Doc's Revenge: The Burning of the Officer's Shitter

By Vic "Doc" Perez

 

During the late spring, early summer of '67, I believe it was on Hill 69 when we had a bad breakout of dysentery throughout the company. My job as the Corpsman was to chase down the source and eliminate it. Part of the problem was those damn white plastic c-rat spoons that everyone thought was so "Salty to wear on the helmet bands. The ever-present flies would land on them after wading around in our shitters, and wipe their little feet off. That part of the problem I could solve, but I know I had to go one step further and see if I could keep them out of the 4-holers we affectionately called our shitters.

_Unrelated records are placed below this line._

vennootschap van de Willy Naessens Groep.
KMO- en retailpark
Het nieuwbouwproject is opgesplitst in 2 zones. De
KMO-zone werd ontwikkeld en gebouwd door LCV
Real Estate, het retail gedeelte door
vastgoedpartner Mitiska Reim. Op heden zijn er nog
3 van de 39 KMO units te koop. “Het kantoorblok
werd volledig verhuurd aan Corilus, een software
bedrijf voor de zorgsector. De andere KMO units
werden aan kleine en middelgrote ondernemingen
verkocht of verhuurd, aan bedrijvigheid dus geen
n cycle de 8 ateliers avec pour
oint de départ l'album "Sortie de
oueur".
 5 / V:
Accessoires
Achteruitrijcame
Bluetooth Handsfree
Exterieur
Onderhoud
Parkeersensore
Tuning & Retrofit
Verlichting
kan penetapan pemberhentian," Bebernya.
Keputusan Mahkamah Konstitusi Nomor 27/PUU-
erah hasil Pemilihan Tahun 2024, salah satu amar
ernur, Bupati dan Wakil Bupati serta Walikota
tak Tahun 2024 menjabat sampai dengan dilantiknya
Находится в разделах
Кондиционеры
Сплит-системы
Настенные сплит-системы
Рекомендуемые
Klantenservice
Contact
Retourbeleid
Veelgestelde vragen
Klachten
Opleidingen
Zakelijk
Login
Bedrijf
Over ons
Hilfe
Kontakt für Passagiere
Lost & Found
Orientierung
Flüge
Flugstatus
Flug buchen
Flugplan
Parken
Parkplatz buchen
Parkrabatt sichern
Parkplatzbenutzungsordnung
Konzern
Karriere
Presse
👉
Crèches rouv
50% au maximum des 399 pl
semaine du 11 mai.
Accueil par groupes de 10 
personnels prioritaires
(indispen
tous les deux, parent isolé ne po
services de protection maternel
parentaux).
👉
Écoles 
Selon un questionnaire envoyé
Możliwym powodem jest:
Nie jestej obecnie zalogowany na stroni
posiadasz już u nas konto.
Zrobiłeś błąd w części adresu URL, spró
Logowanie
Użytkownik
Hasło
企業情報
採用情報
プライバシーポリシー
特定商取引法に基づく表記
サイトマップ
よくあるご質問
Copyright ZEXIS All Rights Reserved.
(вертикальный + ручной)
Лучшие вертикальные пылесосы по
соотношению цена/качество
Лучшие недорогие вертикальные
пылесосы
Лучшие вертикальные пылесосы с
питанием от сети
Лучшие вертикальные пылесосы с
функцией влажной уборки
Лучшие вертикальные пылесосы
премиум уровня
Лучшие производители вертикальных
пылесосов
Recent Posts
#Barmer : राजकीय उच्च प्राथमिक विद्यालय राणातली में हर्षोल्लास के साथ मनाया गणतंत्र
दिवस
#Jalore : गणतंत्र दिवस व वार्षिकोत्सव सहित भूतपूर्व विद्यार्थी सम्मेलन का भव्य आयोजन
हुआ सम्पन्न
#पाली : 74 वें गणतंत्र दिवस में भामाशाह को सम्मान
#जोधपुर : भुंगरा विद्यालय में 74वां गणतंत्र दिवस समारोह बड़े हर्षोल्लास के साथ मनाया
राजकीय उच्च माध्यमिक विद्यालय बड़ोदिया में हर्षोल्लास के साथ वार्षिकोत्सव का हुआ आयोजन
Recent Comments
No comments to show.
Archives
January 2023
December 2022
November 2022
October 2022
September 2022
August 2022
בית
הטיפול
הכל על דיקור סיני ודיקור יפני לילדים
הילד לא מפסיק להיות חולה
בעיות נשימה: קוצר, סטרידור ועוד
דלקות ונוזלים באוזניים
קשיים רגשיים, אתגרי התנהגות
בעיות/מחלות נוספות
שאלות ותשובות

After a brief inspection, it was obvious that all the enlisted 4-holers were badly in need of repair. All the wire screening to keep the flies out was torn up and needed to be replaced. No problem! I wold go to the old man. Lt. Tilley at the time, and ask for some assistance in getting new wire to solve our problem.
Unfortunately, this was one of those times when we were in stand down, and by a small miracle, there was beer to be had. Lt. Tilley, Gunny Dias and a few other officers already had a snootfull and weren't interested in hearing my problem. I stress that this was a serious problem and had to be taken care of. The old man asked me if I'd inspected the "Officer's shitter." I admitted that I had not, only the enlisted ones.
"Well, " says he, "Sounds like an enlisted man's problem to me!"
They all thought that that was pretty funny, and I could still hear them laughing as I walked away. When I got back to my area, I walked into the first tent that I came to and yelled, "I need two volunteers for shitter duty!" Well, Marines being Marines, you can imagine the groans and comments. "Damn, Doc, we just burned your shitters yesterday! Pick on someone else!"
"Doesn't count!" said I, "This is a different detail, and I think it's one that you'll enjoy! You and you, Let's go!"
Off we went to Officer country to locate the "Royal Throne". I gave the structure a quick once over. The damn thing looked brand new, everything as it should be. But wait!! Maybe if I looked REAL CLOSE, I could find what I was looking for. Sure enough, my skilled eye and extensive medical training came to my rescue.
"Come her, Marine, I need an unbiased opinion!" I pulled one of my volunteers up to the portion of the screen that had caught my attention. "Does that or does that not look like a hole in the wire that a fly could get through?" (Of course, you have to realize that young enlisted Marines are not in the habit of making critical remarks regarding the "Royal Throne", so a little coaching was in order.)
"Uh, I don't think so Doc."
"How about a small fly?"
"It would have to be an awfully small fly, Doc."
"How about a really, really small, skinny fly?"
"Yeah…. I guess so. If you say so."
"AHA!" says I, "Then I officially condemn this building as a health hazard. Go get a couple of axes and some fuel. We're going to tear this hazard down and burn it!"
All good Marines know that Doc would never lie to them, so off they scrambled and in no time we had a great bonfire going.
It didn't take long; before the fire got the attention of all our Officers and gentlemen, and leading the pack was the "Old man" and the rest of the group demanding to know what the hell was I doing? They didn't think it was funny and weren't laughing anymore.
"I took your advice sir, and inspected the Officer's head! As far as I could tell, it wasn't in any better condition that the enlisted ones, so I condemned it. It's the first to burn! Looks like an Officer problem now, sir!"
Needless to say, we got our new mesh wire and other building materials listed as a "high priority item", and enlisted moral was at an all time high.

Moral of the story: "Don't piss off the Doc!" Not only does he run out in front of bullets for you, but he really knows how to hurt a guy!